Nectar Production for the Hungarian Honey Industry

This overview of honey producing flowers is geared towards apiculture in Hungary, but it provides details on some plants beekeepers in North America will be familiar with too.

It provides data on sugar concentration in the nectar from different plants and trees, as well as information in regards to optimal weather conditions and time of day for nectar production.

A few of the highlights for me:

Lindens (refered to as lime in the pdf) do most of their nectar production over night, and thus the bees visit it primarily in the early morning.

Black locust, produces best with highs above 25°C on humid days free of wind and rain, but raspberry can do well on cooler wet days.

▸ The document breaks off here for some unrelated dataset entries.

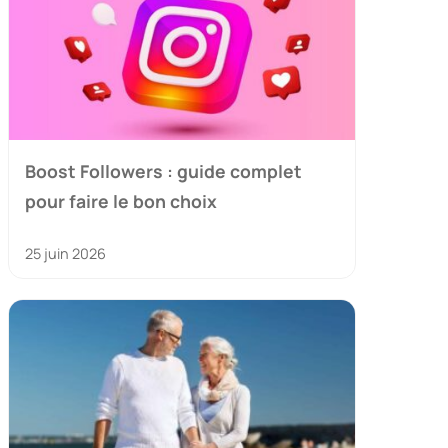
Boost Followers : guide complet
pour faire le bon choix
25 juin 2026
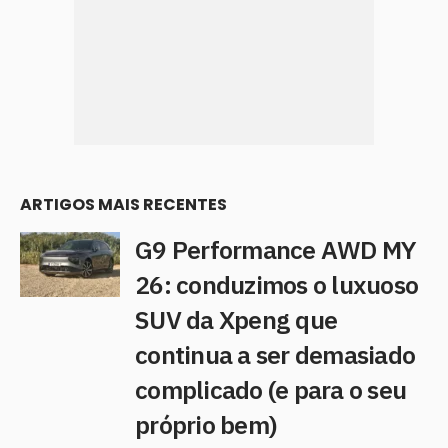
ARTIGOS MAIS RECENTES
G9 Performance AWD MY
26: conduzimos o luxuoso
SUV da Xpeng que
continua a ser demasiado
complicado (e para o seu
próprio bem)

Quantifying variation among garden plants in attractiveness to bees and other flower‐visiting insects

There's lots of lists of flowers to plant to help the bees out there, but this is the first time I've seen a scientific comparison of the attractiveness of different plants.

Figure 3 from the paper seems to offer a quick glimpse at which types of flowers were the favourites.

I've been interested in agastache (anise hyssop), since reading praise for it in beekeeping literature a few years ago and because it's native to North America. This gives me a little extra incentive to try planting a little more of it.

I sent Mihail a question and he was quick to remind me that this study was only conducted in one area and results may vary in different regions. So you may want to take this research as inspiration to try setting up a test garden near your own bees and see how your results compare.